TikTok is once again making news, but not because of a viral dance or fashion trend. A class action lawsuit is now pending in the U.S. District Court for the Northern District of Illinois against the popular video sharing social networking platform. While the cases sparking the class action came from Illinois and California, there are national implications from the case. The claims are based on various privacy law violations, including the failure to gain consent or notify users about collecting and using their biometric identifiers. The class action complaint also alleged that TikTok disclosed, disseminated, and profited from this personal user data. Another assertion was that TikTok transferred this information to servers located in China.
Under the Illinois Biometric Privacy Act (which is a central focus of the case), an organization must provide notification and get permission before collecting, storing, and using biometric data like a person’s fingerprints or facial scan. Many other states are jumping on the biometric data legislation bandwagon, so this litigation should serve as a warning to organizations handling this type of consumer data – especially when subject to laws that allow for a private right of action like Illinois does. Other legislation cited include the U.S. Computer Fraud and Abuse Act, California Comprehensive Data Access and Fraud Act, and more.
The parties reached a settlement this February for $92 million that is currently in the approval stage. TikTok has an estimated 100 million monthly active users in the U.S. alone, which makes the potential number of Class Members that could participate in the settlement very large. The agreement categorized two groups of class members, those located nationwide and an Illinois subclass, that combined should apply to 89 million people. Counsel originally submitted a notification plan that relied primarily on email, however it appeared that this would reach only about a third of potential claimants. The predicted settlement claim rate was around 2 percent and the judge expressed concern.
As such, the court has been unwilling to formally push the settlement through due to apprehension over the claims rate and notification procedures. The judge suggested that notice via the app itself would provide a higher chance of increasing the claims rate. Since a large number of the claimants use the platform regularly, receiving a push notification or direct inbox message via the app could definitely notify more individuals about the settlement and provide education about their rights. Before approving the settlement, the judge also sought clarification on valuation procedures and assurances regarding representation of minor plaintiffs since many minors use this app.

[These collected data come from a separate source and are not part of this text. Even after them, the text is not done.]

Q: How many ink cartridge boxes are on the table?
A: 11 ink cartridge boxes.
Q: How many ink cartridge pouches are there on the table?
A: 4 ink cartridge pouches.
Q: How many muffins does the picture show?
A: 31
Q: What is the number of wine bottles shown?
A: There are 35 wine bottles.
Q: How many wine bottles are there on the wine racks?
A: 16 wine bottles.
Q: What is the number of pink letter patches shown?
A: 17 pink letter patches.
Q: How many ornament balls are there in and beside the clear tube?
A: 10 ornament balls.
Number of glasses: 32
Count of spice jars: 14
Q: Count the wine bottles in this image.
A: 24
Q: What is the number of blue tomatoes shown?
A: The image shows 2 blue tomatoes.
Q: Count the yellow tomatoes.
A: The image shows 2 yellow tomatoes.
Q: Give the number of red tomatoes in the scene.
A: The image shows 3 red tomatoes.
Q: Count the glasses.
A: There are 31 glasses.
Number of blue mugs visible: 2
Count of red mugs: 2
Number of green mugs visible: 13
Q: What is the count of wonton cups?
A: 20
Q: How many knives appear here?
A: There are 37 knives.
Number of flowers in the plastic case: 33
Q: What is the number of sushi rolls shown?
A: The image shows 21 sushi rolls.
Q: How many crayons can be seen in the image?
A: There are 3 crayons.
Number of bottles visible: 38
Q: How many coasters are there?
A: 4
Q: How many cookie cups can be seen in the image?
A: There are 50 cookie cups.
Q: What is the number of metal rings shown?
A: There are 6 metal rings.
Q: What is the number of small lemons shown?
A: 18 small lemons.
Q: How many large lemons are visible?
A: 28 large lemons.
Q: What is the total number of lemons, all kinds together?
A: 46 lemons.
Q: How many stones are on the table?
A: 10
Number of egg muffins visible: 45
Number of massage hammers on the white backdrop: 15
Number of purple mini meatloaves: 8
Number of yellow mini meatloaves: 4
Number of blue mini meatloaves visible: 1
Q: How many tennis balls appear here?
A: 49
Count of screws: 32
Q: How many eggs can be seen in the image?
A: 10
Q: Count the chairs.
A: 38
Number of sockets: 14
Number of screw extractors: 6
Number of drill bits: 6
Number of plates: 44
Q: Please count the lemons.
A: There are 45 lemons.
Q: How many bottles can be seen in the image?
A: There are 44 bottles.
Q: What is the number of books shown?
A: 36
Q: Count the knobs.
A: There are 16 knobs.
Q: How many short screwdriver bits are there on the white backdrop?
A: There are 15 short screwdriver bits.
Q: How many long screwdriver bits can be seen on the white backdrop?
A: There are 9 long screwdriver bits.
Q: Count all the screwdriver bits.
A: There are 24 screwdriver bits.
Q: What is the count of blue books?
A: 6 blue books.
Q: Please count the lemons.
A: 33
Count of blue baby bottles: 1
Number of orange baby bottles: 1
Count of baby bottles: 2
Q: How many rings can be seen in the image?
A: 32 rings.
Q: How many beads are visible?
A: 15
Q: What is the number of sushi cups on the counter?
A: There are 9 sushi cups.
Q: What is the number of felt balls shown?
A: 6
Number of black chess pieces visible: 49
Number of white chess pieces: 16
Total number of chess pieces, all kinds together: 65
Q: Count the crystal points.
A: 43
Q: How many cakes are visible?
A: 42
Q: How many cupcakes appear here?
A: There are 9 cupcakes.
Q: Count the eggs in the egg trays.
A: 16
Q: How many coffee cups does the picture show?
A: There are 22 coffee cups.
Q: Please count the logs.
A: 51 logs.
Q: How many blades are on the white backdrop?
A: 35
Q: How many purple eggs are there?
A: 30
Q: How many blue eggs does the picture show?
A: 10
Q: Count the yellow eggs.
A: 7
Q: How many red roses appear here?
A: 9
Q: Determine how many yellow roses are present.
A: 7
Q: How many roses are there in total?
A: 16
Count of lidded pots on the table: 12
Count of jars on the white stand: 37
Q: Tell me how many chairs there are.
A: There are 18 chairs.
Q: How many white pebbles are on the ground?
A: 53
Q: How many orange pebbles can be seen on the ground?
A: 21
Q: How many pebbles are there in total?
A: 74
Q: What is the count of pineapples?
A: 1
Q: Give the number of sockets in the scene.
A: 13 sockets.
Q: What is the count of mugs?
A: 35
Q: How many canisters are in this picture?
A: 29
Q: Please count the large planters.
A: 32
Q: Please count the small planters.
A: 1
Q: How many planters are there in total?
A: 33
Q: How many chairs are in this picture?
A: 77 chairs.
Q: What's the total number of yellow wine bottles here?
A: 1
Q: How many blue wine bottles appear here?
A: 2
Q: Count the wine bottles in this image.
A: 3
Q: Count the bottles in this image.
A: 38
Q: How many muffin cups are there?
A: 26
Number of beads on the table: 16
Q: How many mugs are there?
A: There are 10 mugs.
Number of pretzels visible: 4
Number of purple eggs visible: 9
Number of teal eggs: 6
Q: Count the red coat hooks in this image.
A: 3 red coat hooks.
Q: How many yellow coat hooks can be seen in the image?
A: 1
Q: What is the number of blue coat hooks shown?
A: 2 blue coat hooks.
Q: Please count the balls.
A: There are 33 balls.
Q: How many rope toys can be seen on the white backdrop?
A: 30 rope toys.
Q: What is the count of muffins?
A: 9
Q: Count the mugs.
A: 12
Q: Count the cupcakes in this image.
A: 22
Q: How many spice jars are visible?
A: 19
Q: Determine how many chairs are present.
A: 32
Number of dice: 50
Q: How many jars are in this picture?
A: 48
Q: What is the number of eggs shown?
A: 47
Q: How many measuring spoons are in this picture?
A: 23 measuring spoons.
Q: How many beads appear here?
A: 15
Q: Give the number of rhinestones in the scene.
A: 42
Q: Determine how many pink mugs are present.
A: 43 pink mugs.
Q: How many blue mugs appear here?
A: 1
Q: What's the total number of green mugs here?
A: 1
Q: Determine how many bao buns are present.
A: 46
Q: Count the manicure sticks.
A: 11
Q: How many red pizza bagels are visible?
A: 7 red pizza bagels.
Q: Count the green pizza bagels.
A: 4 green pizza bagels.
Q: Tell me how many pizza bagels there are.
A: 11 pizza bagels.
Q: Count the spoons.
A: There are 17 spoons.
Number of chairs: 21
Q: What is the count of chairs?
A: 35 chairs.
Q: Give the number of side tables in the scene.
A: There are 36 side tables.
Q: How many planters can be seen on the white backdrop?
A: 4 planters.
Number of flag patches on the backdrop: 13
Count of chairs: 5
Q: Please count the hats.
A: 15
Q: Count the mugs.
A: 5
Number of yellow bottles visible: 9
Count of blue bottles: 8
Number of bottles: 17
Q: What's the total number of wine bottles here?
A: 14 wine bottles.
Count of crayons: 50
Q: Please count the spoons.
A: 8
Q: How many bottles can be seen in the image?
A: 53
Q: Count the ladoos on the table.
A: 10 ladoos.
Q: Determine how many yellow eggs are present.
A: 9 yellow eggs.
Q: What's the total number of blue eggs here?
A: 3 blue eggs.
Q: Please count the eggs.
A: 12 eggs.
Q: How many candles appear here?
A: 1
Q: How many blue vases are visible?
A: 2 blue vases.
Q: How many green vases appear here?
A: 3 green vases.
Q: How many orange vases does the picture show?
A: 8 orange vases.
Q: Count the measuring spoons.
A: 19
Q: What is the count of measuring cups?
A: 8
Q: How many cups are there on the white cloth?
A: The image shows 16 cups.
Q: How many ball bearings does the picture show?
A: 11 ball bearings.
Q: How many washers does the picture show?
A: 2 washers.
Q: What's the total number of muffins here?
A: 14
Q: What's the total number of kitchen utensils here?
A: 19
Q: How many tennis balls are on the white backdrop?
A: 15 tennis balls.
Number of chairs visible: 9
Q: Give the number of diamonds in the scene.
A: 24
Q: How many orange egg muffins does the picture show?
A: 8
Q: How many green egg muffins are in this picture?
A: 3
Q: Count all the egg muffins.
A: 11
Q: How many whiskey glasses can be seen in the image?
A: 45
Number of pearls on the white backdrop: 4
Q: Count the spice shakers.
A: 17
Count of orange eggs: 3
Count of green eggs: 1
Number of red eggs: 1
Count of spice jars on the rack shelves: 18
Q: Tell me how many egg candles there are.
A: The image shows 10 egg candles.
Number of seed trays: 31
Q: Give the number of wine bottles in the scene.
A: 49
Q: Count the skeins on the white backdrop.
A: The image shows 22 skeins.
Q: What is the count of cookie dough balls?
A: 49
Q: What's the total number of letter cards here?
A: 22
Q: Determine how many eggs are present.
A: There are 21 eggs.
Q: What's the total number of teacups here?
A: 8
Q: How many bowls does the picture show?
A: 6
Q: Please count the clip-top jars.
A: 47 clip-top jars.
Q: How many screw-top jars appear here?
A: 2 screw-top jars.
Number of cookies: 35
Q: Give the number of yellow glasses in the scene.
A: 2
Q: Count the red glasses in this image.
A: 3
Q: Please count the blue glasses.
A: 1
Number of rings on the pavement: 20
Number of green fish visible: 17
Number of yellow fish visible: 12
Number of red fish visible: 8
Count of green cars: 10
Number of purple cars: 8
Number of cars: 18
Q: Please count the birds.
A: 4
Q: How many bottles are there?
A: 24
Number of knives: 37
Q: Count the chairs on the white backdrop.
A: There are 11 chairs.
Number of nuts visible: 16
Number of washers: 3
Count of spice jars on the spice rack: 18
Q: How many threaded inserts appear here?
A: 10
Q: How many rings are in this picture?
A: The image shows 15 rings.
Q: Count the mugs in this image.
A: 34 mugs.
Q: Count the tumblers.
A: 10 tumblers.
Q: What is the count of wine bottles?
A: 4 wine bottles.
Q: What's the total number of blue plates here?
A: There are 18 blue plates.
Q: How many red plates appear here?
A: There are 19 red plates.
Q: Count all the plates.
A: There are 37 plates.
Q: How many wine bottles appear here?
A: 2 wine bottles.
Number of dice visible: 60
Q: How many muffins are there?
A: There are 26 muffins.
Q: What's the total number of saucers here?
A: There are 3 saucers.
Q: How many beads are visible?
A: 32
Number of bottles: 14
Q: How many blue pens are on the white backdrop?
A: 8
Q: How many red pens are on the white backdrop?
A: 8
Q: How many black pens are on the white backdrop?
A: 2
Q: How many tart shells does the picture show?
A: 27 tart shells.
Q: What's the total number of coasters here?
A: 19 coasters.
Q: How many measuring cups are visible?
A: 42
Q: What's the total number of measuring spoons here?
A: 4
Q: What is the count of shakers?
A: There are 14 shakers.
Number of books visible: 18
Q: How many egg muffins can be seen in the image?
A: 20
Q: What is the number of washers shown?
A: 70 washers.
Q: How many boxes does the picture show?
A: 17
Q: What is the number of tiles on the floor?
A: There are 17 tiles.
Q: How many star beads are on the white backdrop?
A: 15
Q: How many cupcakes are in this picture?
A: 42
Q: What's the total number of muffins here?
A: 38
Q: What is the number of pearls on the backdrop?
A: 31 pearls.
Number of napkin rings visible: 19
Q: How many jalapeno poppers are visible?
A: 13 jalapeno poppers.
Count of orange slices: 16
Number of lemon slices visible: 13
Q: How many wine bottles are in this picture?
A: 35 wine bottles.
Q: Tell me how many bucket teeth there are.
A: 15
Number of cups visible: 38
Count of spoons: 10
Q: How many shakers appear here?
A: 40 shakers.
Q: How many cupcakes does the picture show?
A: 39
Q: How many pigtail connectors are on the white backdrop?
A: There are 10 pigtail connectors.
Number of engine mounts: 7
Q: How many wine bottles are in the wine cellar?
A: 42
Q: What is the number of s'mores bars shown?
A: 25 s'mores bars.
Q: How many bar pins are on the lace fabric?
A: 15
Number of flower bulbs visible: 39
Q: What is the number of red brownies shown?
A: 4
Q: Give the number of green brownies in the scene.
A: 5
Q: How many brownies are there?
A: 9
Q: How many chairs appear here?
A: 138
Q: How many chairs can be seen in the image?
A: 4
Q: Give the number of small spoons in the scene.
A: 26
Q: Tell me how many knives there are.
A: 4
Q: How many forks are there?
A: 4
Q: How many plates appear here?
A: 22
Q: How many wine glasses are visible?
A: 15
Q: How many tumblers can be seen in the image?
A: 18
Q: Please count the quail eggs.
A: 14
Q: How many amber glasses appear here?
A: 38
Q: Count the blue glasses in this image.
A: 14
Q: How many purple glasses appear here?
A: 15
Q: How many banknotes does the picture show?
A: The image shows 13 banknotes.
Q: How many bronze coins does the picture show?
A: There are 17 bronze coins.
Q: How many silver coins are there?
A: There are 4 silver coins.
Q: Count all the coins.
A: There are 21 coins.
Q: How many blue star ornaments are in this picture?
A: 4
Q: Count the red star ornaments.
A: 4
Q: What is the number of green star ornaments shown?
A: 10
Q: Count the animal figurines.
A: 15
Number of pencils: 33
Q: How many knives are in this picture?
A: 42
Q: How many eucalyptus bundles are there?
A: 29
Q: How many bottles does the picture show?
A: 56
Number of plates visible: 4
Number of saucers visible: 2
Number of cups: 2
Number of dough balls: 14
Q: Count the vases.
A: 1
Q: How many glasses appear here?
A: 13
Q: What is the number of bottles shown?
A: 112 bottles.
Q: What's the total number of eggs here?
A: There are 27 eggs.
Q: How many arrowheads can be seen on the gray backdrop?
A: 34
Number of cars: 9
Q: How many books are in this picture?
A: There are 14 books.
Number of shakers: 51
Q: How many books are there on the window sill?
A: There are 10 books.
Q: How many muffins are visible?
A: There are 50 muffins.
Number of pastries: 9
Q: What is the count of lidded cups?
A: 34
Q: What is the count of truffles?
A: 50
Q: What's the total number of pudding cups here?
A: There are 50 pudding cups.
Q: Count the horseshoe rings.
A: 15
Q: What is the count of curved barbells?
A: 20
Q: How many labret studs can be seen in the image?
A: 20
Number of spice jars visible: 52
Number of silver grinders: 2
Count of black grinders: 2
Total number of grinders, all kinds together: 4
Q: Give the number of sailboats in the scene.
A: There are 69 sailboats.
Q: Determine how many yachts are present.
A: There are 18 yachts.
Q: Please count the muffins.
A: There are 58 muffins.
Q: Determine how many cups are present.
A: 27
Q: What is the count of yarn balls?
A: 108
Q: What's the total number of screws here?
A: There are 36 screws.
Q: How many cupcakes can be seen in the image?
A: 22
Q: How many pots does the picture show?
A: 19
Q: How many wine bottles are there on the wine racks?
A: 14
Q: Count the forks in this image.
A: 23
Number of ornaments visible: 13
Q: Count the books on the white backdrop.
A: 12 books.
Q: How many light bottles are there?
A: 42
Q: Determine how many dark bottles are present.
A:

In an attempt to address these issues, counsel for plaintiffs filed a memorandum on March 23. Notably, this filing clarified the notification plan and expanded it to include in-app notice to potential Class Members. While the settling parties were hesitant about doing this, receiving criticism from the court is what led to this addition in the amended plan. TikTok was initially apprehensive because users did not consent to receive this type of notification from the app, but after getting feedback from the court and discussing the benefits with counsel the parties were able to reach an agreement. The memorandum also clarified that the email notification could potentially reach over two thirds of the class and that the one third estimate was on the conservative end. Additionally, there would be a publication notice effort that purports to reach 95 percent of potential claimants numerous times. This would potentially help parents receive information relevant to minor claims because they could see the notice shared on Facebook and in other commonly accessed publications.
Predictions on Notification Trends
It is interesting that class action notification mechanisms are becoming a bigger focus in the courts, especially when dealing with consumer privacy. In this matter, a driving force is likely the fact that a recent settlement with Facebook for biometric privacy violations resulted in a relatively high 22 percent claim rate by using newsfeed notifications and an internet campaign. Class action litigators and settlement administrators should expect to see more courts casting a critical eye on the notification process going forward to reach more individuals and drive a greater response. Anticipate judges pushing lawyers to think outside of the box and use notification methods applicable to the case and communication habits of the class. Here, there was a reasonable argument that TikTok users would pay more attention to a push notification than reading a notification email from a third party, especially amongst younger users. That, coupled with email and other publication measures, will help ensure that most users and any parents of minor users will become aware of the class action settlement. The important thing to remember is that class action notification can’t be one-size-fits-all. Lawyers need to take into consideration the ages of Class Members, case background, and communication preferences of Members to determine the best procedures to utilize in order to achieve direct notice for a specific case.
When dealing with data privacy violations or other comparable offenses, there will likely be a continued trend of focusing on deterring similar behavior in the future. One way to accomplish this is what the judge is doing with the TikTok class action – defer settlement approval until there is a more comprehensive notification plan providing a better chance of higher claimant participation. The TikTok case is a clear statement to organizations deploying inadequate methods for handling consumer data. Although the settlement money will be the same, the more individuals that choose to file a claim will spread greater awareness. Hopefully, increased awareness will prevent repeat offenses and drive better data practices going forward. With new privacy legislation emerging everywhere, organizations should closely watch how this and future class actions unfold and prepare accordingly to avoid liability and adequately protect consumer data.